Unzip the package in your work directory.
Rename the package folder. For this application note we select the FPGA reference xcku115-flvd1517-2-e.
Open one of the TCL script (see FAQ-07 to select the right TCL script depending on your needs)
For this application note we select script_64_dl.tcl.
Change the FPGA reference variable fpga_ref
"set fpga_ref xcku060-ffva1517-1-c" to "set fpga_ref xcku115-ffvd1517-2-e"
Change the package reference variable package_reference
"set package reference xilinx_ku060" to "set package reference xilinx_ku115"
Open the testbench.
Change log output file path to:
"file_open(fstatus, logfile, "c:\vw\xilinx_ku115\tb_log.txt", append_mode);"

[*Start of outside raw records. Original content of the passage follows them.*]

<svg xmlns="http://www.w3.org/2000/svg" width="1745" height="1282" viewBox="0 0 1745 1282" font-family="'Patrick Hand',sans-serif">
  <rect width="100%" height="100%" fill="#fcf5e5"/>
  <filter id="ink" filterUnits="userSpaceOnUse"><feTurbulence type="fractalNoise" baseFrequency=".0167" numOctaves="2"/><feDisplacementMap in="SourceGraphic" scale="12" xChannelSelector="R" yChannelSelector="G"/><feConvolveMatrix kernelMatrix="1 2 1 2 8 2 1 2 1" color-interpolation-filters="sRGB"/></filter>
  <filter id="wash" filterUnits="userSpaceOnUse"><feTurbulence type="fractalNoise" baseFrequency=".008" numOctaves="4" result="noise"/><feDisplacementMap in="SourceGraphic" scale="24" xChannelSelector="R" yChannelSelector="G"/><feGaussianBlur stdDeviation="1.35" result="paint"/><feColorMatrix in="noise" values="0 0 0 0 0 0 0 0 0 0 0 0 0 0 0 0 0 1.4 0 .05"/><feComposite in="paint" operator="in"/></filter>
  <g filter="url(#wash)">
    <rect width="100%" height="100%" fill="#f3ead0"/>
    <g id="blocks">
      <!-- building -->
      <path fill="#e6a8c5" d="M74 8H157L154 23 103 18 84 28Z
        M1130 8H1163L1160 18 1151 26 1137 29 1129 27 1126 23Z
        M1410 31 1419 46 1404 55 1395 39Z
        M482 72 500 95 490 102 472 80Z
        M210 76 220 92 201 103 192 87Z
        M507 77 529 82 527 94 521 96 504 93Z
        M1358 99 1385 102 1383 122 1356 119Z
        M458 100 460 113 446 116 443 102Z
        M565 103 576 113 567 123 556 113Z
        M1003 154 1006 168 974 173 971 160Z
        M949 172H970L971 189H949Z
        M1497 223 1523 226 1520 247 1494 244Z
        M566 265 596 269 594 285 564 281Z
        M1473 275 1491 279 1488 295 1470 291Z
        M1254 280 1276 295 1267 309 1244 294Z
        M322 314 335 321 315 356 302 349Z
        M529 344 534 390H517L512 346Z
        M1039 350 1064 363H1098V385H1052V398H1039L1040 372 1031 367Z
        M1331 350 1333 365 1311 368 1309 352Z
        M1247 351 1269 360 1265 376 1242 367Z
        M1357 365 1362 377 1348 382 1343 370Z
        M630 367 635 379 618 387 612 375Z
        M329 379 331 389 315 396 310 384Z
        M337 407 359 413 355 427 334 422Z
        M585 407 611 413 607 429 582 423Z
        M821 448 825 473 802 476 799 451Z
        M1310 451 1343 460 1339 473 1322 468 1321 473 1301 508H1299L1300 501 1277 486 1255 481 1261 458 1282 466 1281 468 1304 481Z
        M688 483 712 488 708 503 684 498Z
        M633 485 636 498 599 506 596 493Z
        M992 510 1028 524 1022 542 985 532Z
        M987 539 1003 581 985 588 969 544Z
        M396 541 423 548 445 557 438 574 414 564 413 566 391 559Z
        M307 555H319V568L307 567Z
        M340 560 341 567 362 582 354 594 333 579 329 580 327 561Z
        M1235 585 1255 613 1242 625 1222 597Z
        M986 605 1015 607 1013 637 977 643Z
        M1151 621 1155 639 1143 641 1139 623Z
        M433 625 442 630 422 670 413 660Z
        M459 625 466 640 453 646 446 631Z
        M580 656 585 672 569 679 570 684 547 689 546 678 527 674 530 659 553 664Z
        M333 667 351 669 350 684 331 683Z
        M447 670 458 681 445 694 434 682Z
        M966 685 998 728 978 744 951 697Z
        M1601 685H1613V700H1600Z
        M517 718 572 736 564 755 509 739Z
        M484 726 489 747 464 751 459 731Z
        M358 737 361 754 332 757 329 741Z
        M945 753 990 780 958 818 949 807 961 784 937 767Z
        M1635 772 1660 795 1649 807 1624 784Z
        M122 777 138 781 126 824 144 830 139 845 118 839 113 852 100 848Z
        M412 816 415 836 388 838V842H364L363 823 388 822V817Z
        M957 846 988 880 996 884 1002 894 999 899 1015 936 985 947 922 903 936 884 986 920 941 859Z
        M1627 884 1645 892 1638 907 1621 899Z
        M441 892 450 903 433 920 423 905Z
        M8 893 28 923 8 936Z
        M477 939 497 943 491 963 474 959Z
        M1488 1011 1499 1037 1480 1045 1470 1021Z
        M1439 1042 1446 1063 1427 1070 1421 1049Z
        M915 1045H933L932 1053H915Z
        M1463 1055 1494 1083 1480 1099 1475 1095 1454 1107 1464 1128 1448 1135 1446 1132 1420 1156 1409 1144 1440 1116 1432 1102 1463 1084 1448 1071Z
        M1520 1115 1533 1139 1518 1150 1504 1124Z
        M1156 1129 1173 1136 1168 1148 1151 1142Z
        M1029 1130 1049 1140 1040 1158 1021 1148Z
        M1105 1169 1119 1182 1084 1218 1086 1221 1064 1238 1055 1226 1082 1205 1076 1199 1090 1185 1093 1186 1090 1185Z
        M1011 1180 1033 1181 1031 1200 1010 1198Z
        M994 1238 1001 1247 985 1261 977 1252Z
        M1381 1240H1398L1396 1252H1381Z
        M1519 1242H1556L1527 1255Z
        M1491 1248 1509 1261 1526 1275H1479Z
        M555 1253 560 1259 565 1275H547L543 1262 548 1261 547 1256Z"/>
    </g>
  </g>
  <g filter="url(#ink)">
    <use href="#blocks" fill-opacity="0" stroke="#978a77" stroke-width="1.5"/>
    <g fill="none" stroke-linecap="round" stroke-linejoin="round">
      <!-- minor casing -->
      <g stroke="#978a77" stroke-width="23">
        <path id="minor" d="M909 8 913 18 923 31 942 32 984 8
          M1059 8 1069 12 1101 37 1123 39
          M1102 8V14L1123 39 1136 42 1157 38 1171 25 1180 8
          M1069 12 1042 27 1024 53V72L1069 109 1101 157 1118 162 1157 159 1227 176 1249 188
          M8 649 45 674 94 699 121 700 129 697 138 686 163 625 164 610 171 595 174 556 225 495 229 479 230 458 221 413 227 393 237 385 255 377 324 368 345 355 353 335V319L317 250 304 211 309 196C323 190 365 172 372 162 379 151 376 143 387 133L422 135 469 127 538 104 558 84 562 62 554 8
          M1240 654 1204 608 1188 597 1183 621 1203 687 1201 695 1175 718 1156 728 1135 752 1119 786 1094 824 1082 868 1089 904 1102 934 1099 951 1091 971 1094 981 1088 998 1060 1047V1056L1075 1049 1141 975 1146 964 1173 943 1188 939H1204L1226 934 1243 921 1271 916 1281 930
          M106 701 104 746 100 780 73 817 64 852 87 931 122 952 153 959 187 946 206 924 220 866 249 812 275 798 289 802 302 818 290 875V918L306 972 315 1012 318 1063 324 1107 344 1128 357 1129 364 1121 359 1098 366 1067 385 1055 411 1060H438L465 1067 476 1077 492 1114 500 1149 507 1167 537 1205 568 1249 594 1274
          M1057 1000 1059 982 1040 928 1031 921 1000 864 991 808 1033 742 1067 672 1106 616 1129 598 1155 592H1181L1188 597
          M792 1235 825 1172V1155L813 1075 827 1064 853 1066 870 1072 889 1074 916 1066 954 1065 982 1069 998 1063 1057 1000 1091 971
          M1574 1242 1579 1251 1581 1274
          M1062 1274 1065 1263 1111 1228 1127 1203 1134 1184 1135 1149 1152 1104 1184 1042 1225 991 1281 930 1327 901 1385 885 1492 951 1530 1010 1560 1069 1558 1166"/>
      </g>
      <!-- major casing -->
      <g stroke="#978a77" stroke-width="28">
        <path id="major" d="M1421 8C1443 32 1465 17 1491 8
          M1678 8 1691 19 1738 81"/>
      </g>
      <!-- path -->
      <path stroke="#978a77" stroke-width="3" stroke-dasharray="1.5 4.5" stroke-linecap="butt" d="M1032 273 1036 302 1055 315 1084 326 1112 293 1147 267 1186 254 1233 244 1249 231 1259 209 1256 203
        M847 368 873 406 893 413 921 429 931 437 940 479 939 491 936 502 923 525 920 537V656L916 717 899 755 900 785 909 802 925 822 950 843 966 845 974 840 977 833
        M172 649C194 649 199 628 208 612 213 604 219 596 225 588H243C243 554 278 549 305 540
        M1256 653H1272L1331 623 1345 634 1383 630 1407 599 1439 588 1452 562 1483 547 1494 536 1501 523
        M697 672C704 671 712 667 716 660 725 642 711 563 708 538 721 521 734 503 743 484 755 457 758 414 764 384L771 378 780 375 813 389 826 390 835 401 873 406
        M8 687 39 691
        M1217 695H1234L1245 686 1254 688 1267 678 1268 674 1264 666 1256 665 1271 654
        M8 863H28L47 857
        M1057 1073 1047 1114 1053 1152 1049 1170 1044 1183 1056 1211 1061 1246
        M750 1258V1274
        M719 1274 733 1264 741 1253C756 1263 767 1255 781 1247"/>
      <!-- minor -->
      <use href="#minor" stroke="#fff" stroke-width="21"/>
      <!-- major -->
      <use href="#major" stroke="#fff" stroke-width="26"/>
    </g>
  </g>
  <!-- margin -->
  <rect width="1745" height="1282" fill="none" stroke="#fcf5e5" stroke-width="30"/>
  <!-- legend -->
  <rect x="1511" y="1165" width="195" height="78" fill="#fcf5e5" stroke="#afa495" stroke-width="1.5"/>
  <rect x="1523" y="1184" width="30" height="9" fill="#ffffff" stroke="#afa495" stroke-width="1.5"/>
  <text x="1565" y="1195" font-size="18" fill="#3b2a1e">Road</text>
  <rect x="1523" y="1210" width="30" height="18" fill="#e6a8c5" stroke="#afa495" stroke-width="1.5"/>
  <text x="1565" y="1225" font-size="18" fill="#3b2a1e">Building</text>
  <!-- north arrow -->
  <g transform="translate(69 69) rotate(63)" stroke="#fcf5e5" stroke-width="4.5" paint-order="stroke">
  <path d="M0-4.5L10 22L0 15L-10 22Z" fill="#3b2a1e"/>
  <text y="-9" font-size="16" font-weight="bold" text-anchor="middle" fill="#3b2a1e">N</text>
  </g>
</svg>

Open the build.py python script.
Change the package reference variable package_reference:
"package_reference = xilinx_ku060" to "package reference = xilinx_ku115"
Open Vivado 2019.1 and launch the modified TCL script.
Tools > Run Tcl Script…
Browse and select the TCL script and click OK.
It takes few minutes to generate the project.
At the end of the project generation, the project closes.
Select the project in the Recent Projects view and open it.
For each Xilinx IP in Project MANAGER > Sources > IP Sources tab.
Right click on the IP
Upgrade IP
OK
OK
Generate (Generate Output Products)
Open and configure the clk_wiz_0 IP according to the new FPGA board schematic.
clk_wiz_0 IP generates a 100 MHz system clock output from a 200 MHz clock input in ADA-SDEV-KIT2 ESIstream package project. The 100 MHz system clock is used by UART wrapper, registers map modules and GT system clock.
If your design use a different clock input IO standard and frequency, then change the IP configuration.
Update the new clock period and the IO standard in the xdc constraint file rx_esistream_64b.xdc.
Open and configure the gth_8lanes_64b IP according to the new FPGA board schematic, High-Speed Serial Lanes (HSSLs) and reference clock (SSO) mapping.
For this application note we select quad X0Y3 (127) , quad X0Y2 (126) and MGTREFCLK0 of quad X0Y2 as reference clock for the two quads.
Update the GTH HSSLs and SSO PACKAGE_PIN in the rx_esistream_64b.xdc constraints file.
The gth_8lanes_64b.xdc file located in "C:\vw\xilinx_ku115\vivado_rx_aq600_64b\vivado_rx_aq600_64b.srcs\sources_1\ip\gth_8lanes_64b\synth\" helps to identify FPGA package pin according to the GTH lane index [0:7].
Update all top file, rx_esistream_top.vhd, entity signals PACKAGE_PIN value in the rx_esistream_64b.xdc constraints file according to the new board schematic.
At this stage you can generate the FPGA Bitstream.
At this stage you can also simulate the design using vivado simulator clicking on Run Simulation.
Before running the simulation, check that the testbench high speed clock (clk_bit) half period value is set according to the GTH transceiver lane rate configuration (40 ps for a lane rate of 12.5 Gbps) in tb_pkg.vhd file.
Run the simulation for 6.33 µs minimum to start receiving samples from the ESIstream RX in ramp test mode.